By Paul Gardner
A brief cameo from a recent English Premier League telecast -- one of those quick cutaways to the fans. Suddenly we see the selected fan -- it's a woman, nothing unusual about that, the TV directors seem quite determined to stress the attractiveness of the EPL's female fans. But maybe there is something slightly different here -- this is not a young lady -- more in the mature range, I’d say, a rather posh lady, dressed up to the nines, with a look of bored upper-class superiority as she pats her hair into place. She is looking to her right, the camera widens, we see an empty seat, then, in the seat beyond that, a young boy fidgeting with a toy or a gadget.
The woman -- the mother? -- speaks to the boy, who pouts and then turns to the empty seat -- which is not empty, I lied about that -- it contains two bulging shopping bags. The boy pulls one of them petulantly toward him, and opens it up ... and that was it, sudden end of the TV cutaway.
All the while, the game was proceeding, but neither the boy nor his mother cast a glance toward the field. These were fans? Supposedly so, yes. It’s difficult to describe them -- or it least it was until last week when we heard from Luis Fernandes, Brazil’s deputy sports minister.
Fernandes was lamenting the possibility that one of the legacies of next year’s World Cup would be a plethora of new or upgraded all-seater stadiums, gentrified to attract more affluent fans. Up would go the admission prices, with the result that the traditional mass of fans would not be able to afford to attend games.

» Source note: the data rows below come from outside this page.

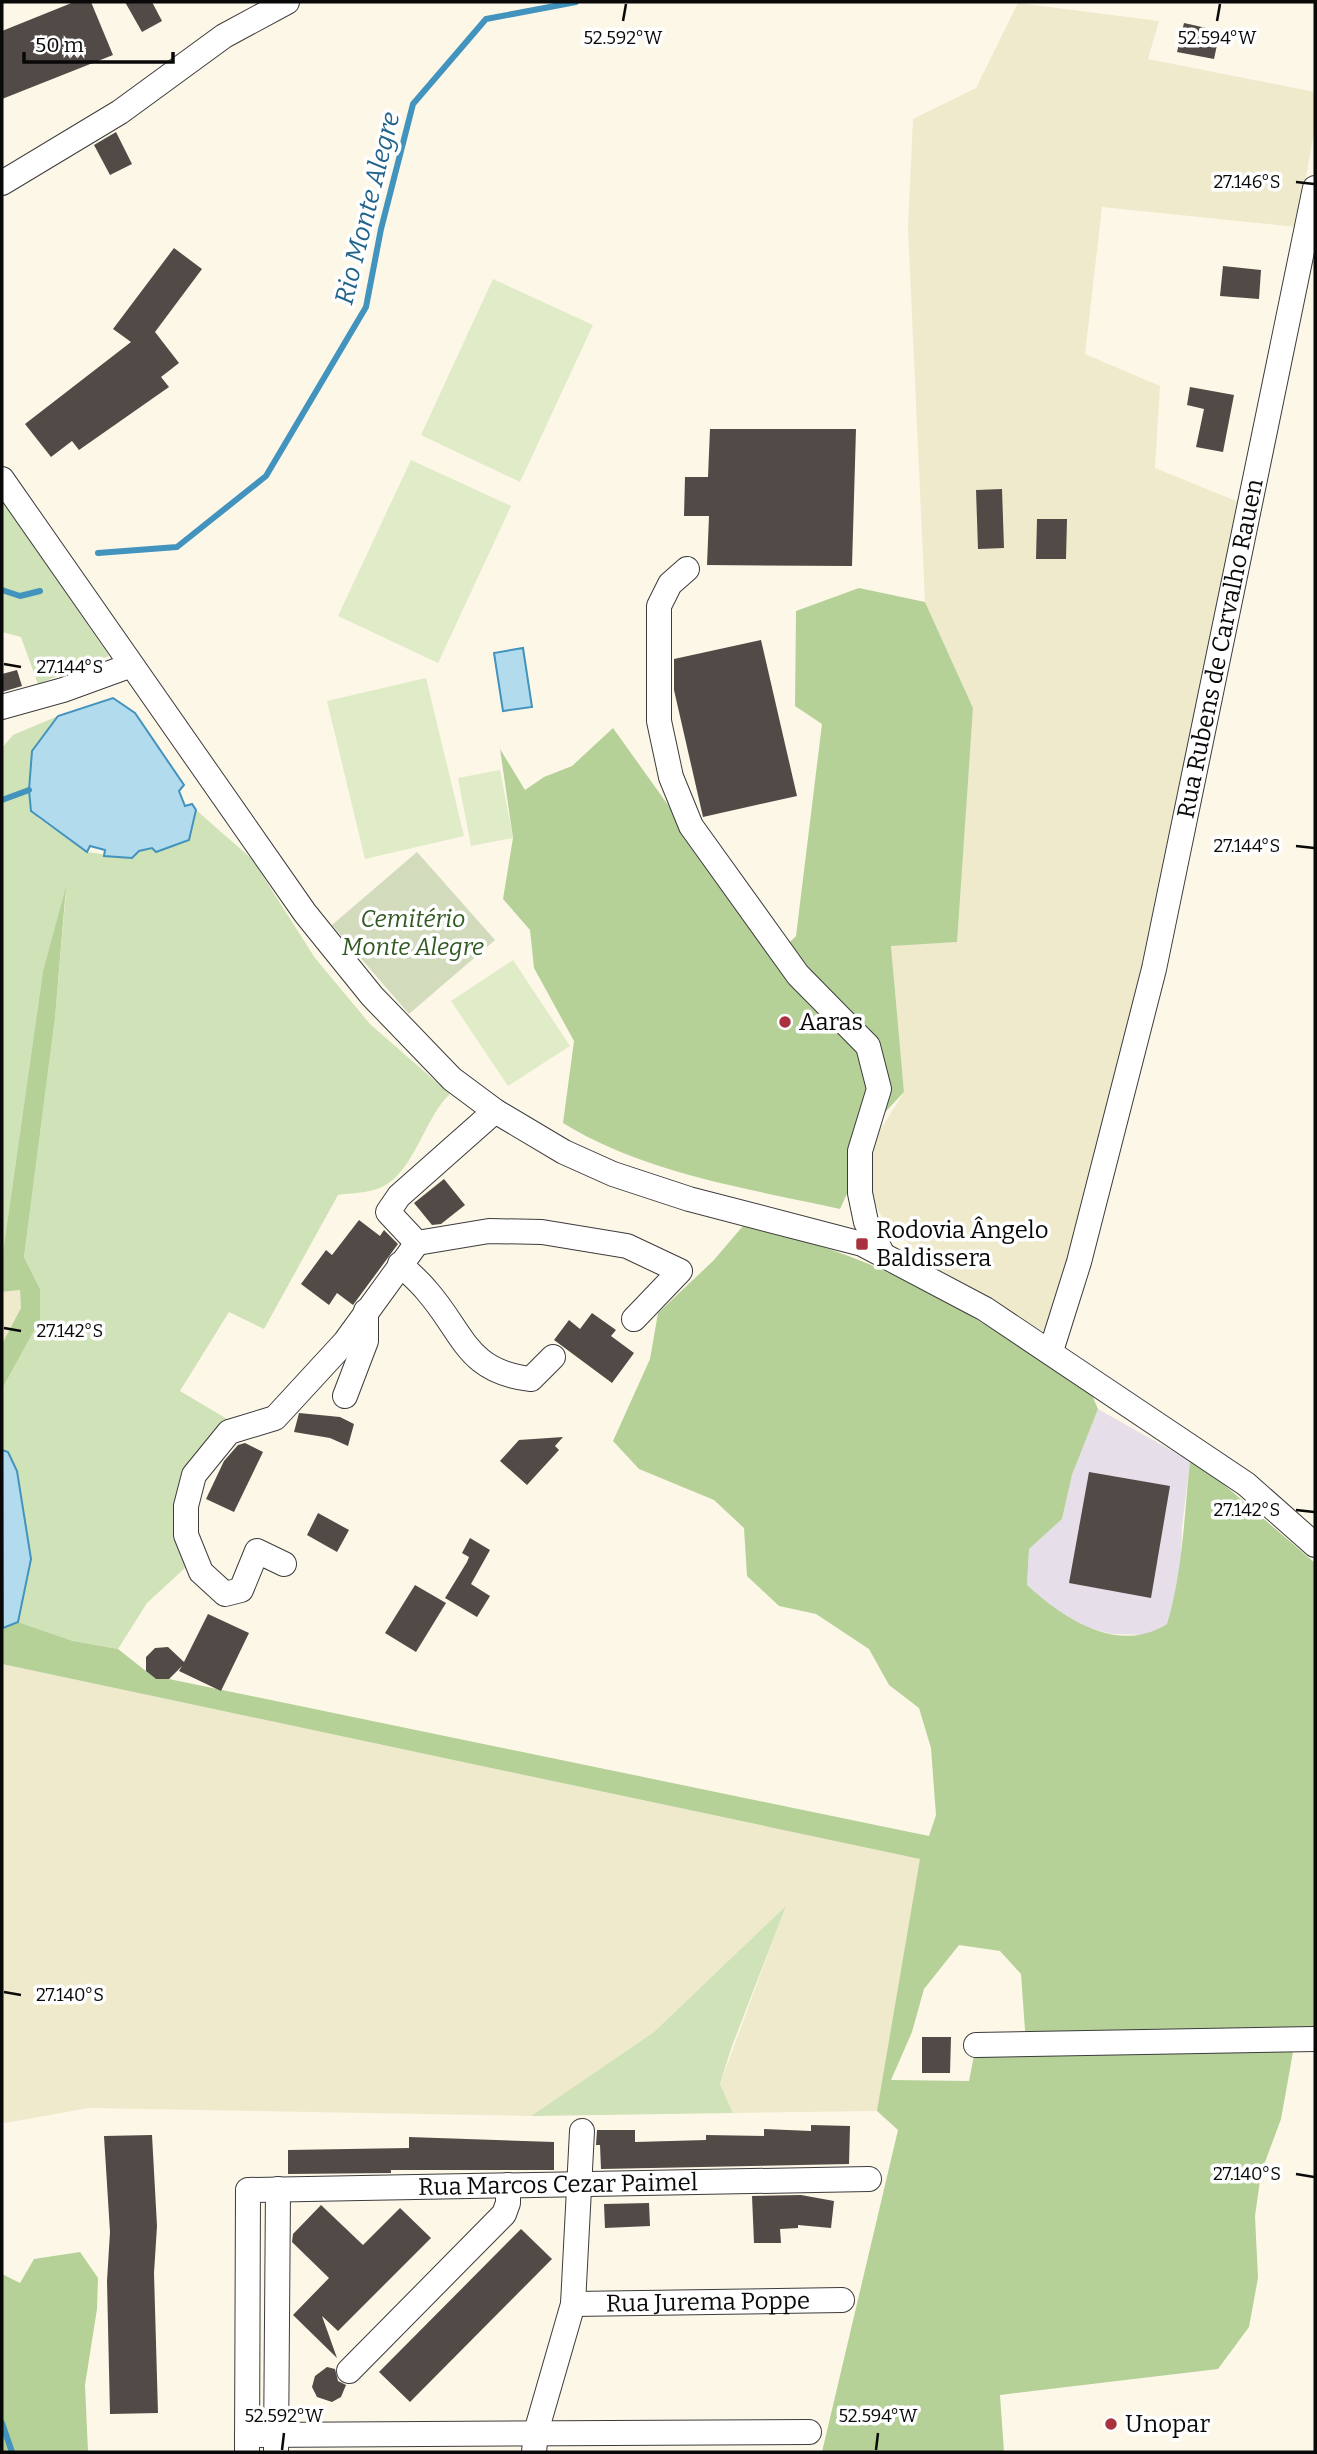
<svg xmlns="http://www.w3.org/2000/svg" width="1317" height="2454" font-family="Bitter,serif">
	<rect width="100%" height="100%" fill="#fdf7e8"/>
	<polygon fill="#e6dee8" points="1098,1409 1190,1461 1182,1527 1181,1564 1175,1599 1167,1624 1150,1635 1112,1634 1085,1627 1051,1607 1027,1585 1029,1549 1062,1519 1072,1475"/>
	<g fill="#efeacc">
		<polygon points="1018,3 1159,21 1148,59 1315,92 1315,127 1297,227 1102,207 1085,354 1160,386 1155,468 1241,503 1147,962 1075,1252 1044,1332 943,1273 886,1224 869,1193 864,1156 904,1092 891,945 956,942 973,708 925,602 908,228 913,119 976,88"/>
		<polygon points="20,1290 21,1308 2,1344 2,1292"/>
		<polygon points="2,1664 921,1859 891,2080 877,2111 733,2113 720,2084 785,1908 654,2032 531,2116 89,2108 5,2123 2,2121"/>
	</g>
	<g fill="#d0e2b7">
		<polygon points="2,500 109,656 38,684 21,637 2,632"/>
		<path d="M58,716L32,751L38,818L87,852L131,858L139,851L189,840L196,810L252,859L315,958L370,1024L450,1094C424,1118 415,1171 382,1187C370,1193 351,1193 338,1195L264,1329L229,1312L180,1391L227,1419L186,1470L177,1537L186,1567L147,1603L118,1649L73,1641L18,1622L31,1559L17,1471L8,1452L2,1450V1389L40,1320V1289L24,1257L55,1018L66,892L43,971L2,1259V748L13,735Z"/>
		<polygon points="786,1906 732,2046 720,2084 733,2113 531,2116 654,2032"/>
	</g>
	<g fill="#b5d198" fill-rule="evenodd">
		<path d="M859,588L925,602L973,708L957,942L891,946L904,1092L875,1123L864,1156L840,1209C746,1188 646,1174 563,1123L574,1041L534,968L530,930L503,899L513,838L500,749L525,790L544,777L572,766L613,728L776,956L796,936L822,724L795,706L796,611Z"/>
		<polygon points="66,887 55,1018 24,1257 40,1289 40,1320 2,1389 2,1344 21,1308 20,1290 2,1292 2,1259 43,971"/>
		<path d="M743,1226C766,1228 788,1236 810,1243C914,1274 1003,1334 1092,1395L1098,1409L1072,1475L1062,1519L1029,1549L1027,1585C1064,1619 1118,1655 1167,1624C1183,1571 1184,1516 1190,1461L1207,1470L1315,1563V2039L1295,2041L1281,2119L1261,2173L1255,2216L1258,2278L1249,2327L1218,2369L1000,2395L1004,2452H822L898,2130L877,2111L920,1859L2,1664V1623L4,1628L18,1622L73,1641L118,1649L156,1679H169L929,1836L936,1815L931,1748L919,1708L889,1685L869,1649L816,1614L779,1606L747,1576L744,1528L714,1500L639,1469L613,1441L650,1359L658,1313L713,1261ZM959,1945L1000,1951L1021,1974L1026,2044L976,2045L969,2081L891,2080L912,2032L924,1989Z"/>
		<polygon points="80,2252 98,2278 97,2309 85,2385 88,2452 2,2452 2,2274 20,2283 34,2259"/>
	</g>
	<polygon fill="#d3dbbd" points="417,852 495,940 409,1014 332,925"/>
	<g fill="#e0ebc7">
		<polygon points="493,279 593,325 520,482 421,435"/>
		<polygon points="411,460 511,506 438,663 338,616"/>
		<polygon points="426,678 464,836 365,859 327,701"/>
		<polygon points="500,770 513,838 471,846 458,778"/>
		<polygon points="513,960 570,1046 508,1086 451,1001"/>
	</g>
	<g fill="#b3dbee" stroke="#4293bd" stroke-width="2">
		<polygon points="523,648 532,707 503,711 494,653"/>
		<polygon points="113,698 135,713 184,785 179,791 185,806 192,804 196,810 189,840 156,852 152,848 139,851 132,858 104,856 105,850 90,846 87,852 31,811 29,790 32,751 58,716"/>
		<polygon points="2,1450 8,1452 17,1471 31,1559 18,1622 3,1628"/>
	</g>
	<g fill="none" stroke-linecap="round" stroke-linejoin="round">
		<g stroke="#4293bd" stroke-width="6">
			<polyline points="98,553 177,547 266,476 366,307 381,229 413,104 486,19 576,2"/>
			<polyline points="2,590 20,596 40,591"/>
			<polyline points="2,800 29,790"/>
			<polyline points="2,2423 12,2452"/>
		</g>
	</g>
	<g fill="#514a47">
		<polygon points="74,2 91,2 113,55 2,99 2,31"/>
		<polygon points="125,2 152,2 162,21 142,32"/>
		<polygon points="1184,23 1220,31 1214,59 1177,52"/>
		<polygon points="116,132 132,164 110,175 94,145"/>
		<polygon points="174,248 202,269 155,332 179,363 161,377 169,387 79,450 72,441 51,457 25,424 131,342 113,329"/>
		<polygon points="1223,266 1261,270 1259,299 1220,296"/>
		<polygon points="1190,387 1234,395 1223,452 1196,447 1204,409 1187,405"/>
		<polygon points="710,429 856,429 852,566 707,565 709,516 684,516 685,477 708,477"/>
		<polygon points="1002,489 1004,548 978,549 976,490"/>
		<polygon points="1037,519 1067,519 1066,559 1036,559"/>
		<polygon points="761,640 797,796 703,817 674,690 674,659"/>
		<polygon points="17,670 22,686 2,692 2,674"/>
		<polygon points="444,1179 465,1205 441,1224 432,1225 414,1203"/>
		<polygon points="359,1220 380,1236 384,1230 398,1244 353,1305 337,1293 329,1305 301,1284 326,1250 332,1255"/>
		<polygon points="592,1313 616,1330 611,1336 634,1353 612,1383 554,1340 569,1320 580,1329"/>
		<polygon points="299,1413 340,1417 354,1424 348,1446 330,1438 294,1432"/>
		<polygon points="563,1437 555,1446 559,1450 527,1485 500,1461 519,1440"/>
		<polygon points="245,1443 263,1452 234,1512 206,1499 224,1461 238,1445"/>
		<polygon points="1089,1472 1170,1486 1151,1598 1069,1583"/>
		<polygon points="318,1513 349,1530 337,1552 307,1535"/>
		<polygon points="470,1538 490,1550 471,1584 490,1596 477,1617 445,1598 467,1562 469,1557 462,1553"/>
		<polygon points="415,1585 446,1603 416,1652 385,1633"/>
		<polygon points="208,1614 249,1633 221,1691 179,1671 182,1666 169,1679 156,1679 146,1671 146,1657 155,1648 168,1647 184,1662"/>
		<polygon points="922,2037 951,2037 950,2073 922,2073"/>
		<polygon points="811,2125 850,2126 849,2164 601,2169 600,2145 596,2145 597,2130 635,2130 635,2142 706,2140 706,2135 764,2136 764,2129 811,2131"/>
		<polygon points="152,2135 157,2226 154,2273 158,2413 110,2414 107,2281 110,2232 104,2136"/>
		<polygon points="409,2137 554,2142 554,2170 391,2170 391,2173 288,2174 288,2150 409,2148"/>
		<polygon points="801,2195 834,2201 831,2228 798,2225 798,2228 780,2229 781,2243 754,2243 752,2196"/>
		<polygon points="649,2203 650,2226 605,2228 604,2204"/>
		<polygon points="321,2205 363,2245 400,2208 431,2238 338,2331 322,2316 337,2358 293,2315 329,2278 292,2242 293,2234"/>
		<polygon points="521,2229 552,2259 410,2402 379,2372"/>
		<polygon points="327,2367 335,2369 338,2381 346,2385 341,2397 332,2402 317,2397 312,2387 315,2376"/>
	</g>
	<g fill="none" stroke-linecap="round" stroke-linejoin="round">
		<defs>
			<g id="minor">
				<polyline points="2,183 120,112 224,36 287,2"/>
				<polyline points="2,479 305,913 372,996 452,1079 495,1111 564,1152 613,1174 689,1199 862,1244 985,1309 1246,1484 1315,1545"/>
				<polyline points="687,569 670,584 659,606 659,721 671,777 691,826 798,975 868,1046 879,1089 860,1151 860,1193 866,1222 883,1255"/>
				<polyline points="2,707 63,690 129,666"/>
				<polyline points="417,1243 489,1231 542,1232 627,1246 680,1271 634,1319"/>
				<path d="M400,1264C409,1273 419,1281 427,1291C464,1333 466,1372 531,1379L553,1357"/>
				<path id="s1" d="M1051,1351L1079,1262L1154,969L1315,188"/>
				<polyline points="345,1396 366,1341 366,1311"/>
				<polyline points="284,1564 257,1551 241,1590 225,1594 201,1572 186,1535 186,1506 194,1475 229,1432 275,1418 345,1342 417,1243 388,1212 399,1196 495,1111"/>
				<polyline points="976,2045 1315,2039"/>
				<path id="s2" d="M573,2304L842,2300"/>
				<polyline points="349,2371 504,2214 508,2203 508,2185"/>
				<polyline points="247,2435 809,2432"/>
				<path id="s3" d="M247,2452L248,2190L869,2179"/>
				<polyline points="276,2452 278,2189"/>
				<polyline points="534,2452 536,2432 573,2304 582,2131"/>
			</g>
		</defs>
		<use href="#minor" stroke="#3c3c3c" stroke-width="26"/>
		<use href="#minor" stroke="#fff" stroke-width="24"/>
	</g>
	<path fill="none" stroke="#090909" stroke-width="2.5" d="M623,21L626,4M1217,21L1220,4M1296,182L1314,184M4,664L21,667M1296,846L1314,848M4,1328L21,1331M1296,1510L1314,1512M4,1992L21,1995M1296,2174L1314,2177M282,2450L284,2433M876,2450L878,2433"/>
	<g fill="#a9323e" stroke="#fff" stroke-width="2.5">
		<circle cx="785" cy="1022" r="7"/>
		<rect x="855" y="1237" width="14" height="14" rx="3.5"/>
		<circle cx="1111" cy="2424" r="7"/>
	</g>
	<g text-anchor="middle" stroke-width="7" stroke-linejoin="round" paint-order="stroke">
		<g font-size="24" fill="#090909" stroke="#fff">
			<text dy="8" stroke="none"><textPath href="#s1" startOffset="723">Rua Rubens de Carvalho Rauen</textPath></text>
			<text dy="8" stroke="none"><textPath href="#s3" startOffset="572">Rua Marcos Cezar Paimel</textPath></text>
			<text dy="8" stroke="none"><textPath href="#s2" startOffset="135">Rua Jurema Poppe</textPath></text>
		</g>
		<g font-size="24" font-style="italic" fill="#315922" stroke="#fff">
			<text x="413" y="927">Cemitério<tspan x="413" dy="28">Monte Alegre</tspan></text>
		</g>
		<g font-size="24" fill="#090909" stroke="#fff" text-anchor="start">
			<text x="799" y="1030">Aaras</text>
			<text x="876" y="1238">Rodovia Ângelo<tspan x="876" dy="28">Baldissera</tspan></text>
			<text x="1125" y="2432">Unopar</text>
		</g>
		<g font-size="26" font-style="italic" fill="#22648c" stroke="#fff">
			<text transform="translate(367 208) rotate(-76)" y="9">Rio Monte Alegre</text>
		</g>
	</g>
	<g font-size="18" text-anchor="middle" fill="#090909" stroke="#fff" stroke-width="7" stroke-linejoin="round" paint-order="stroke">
		<text x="623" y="44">52.592°W</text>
		<text x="1217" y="44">52.594°W</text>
		<text x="1247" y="188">27.146°S</text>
		<text x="70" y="673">27.144°S</text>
		<text x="1247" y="852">27.144°S</text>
		<text x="70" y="1337">27.142°S</text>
		<text x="1247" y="1516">27.142°S</text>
		<text x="70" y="2001">27.140°S</text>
		<text x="1247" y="2180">27.140°S</text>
		<text x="284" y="2422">52.592°W</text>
		<text x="878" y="2422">52.594°W</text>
	</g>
	<rect width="1317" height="2454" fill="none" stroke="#090909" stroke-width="7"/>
	<path d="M24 52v10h149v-10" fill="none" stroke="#090909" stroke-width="3.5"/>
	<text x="35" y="52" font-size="21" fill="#090909" stroke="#ffffff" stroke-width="5" paint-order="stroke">50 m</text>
</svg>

Such a shift, says Fernandes, would change the atmosphere in Brazilian stadiums “from one where what predominates is the so-called D and E class, to one where there will be a heavy predominance of what they call class A and B spectators, who will not only buy the tickets but will also consume in the stadium.”
So the lady who did her shopping in the morning before attending the game -- is a Class A fan. So, too, is her son, this pampered boy so much more intrigued by his toy than the game. Or probably Class B -- with the Class A fans cozily ensconced in their luxury boxes.
Those who will be priced out are tagged as D and E fans, the low-grade numbers clearly indicating their unsuitability. So be it. We have seen this change in Europe -- in England in particular, which, after a period of over 50 years in which no new stadiums were built, has seen an explosion of stadium construction since the start of the Premier League era in 1992. And that has very definitely meant massively increased admission prices. But has it also meant what Fernandes fears might happen in Brazil -- the disappearance of the masses of traditional D & E fans, and a subsequent lack of atmosphere at the games?
Yes and no. Because it is not just soccer crowds that have changed. English society has changed, the so-called “working class” -- the very class from which the pro game sprang in England -- hardly exists any more. England is a wealthier country, and the wealth is more evenly spread. The fans now come mainly from the vastly expanded middle class.
They have money, and they seem happy to spend it on high-priced tickets and over-priced team shirts. Who can say whether this means a new class of devoted fans, or whether these people are simply amusing themselves with a new fashion, to be abandoned as soon as something more trendy shows up?
For the moment, soccer’s star is very much in the ascendancy -- it is now frequently referred to as a multi-billion dollar global business. Just a week ago we were informed that Real Madrid has moved ahead of Manchester United and is now the world’s richest soccer club. I have no idea what that means in any practical sense, but I suppose it’s a good thing to be top of this financial league standings.
The crowds at Spanish games look to be predominantly Class B fans. So Real Madrid is doing fine from monied fans, while Spain itself suffers from a severe financial crisis. And somehow, despite the whittling away of those unwanted D and E fans in England, hooliganism -- always associated with the lower-income fans -- has recently made an unwelcome reappearance on the English scene.
Puzzling anomalies that can be safely left to the sociologists to explain. Possibly correctly. But there is one area that seems to me almost bound to have an adverse effect on the future of the game -- and I don’t think we need sociologists to work this one out for us.
Not so much that Class B lady and her shopping bags, but her Class B son, the boy with the Little Lord Fauntleroy look. In the past in England, there were always substantial numbers of young boys at soccer games. Class E boys, for sure. They came on their own, they got in at a cut-rate price -- sometimes through a special “Boys” turnstile. And of course, in their thousands they grew up to be adult fans, some to be pro players.
It always seemed important that the boys be there because they were seen as a club’s future. They have gone now. These days, in the TV cutaways of English games, it is rare to see young teenage boys. Is it possible that Little Lord Fauntleroy, who attends with his mother and fiddles with his toys while the game goes on -- is it possible that he and his ilk now embody the future? Maybe it is. But it will be a future to reflect the transition of soccer from a sporting pastime to a commercial activity. One in which the stadiums consist of nothing but luxury boxes and their Class A denizens, and the main achievement will not be winning the European Champions League, but rather finishing on top of the Forbes Magazine richest-club contest.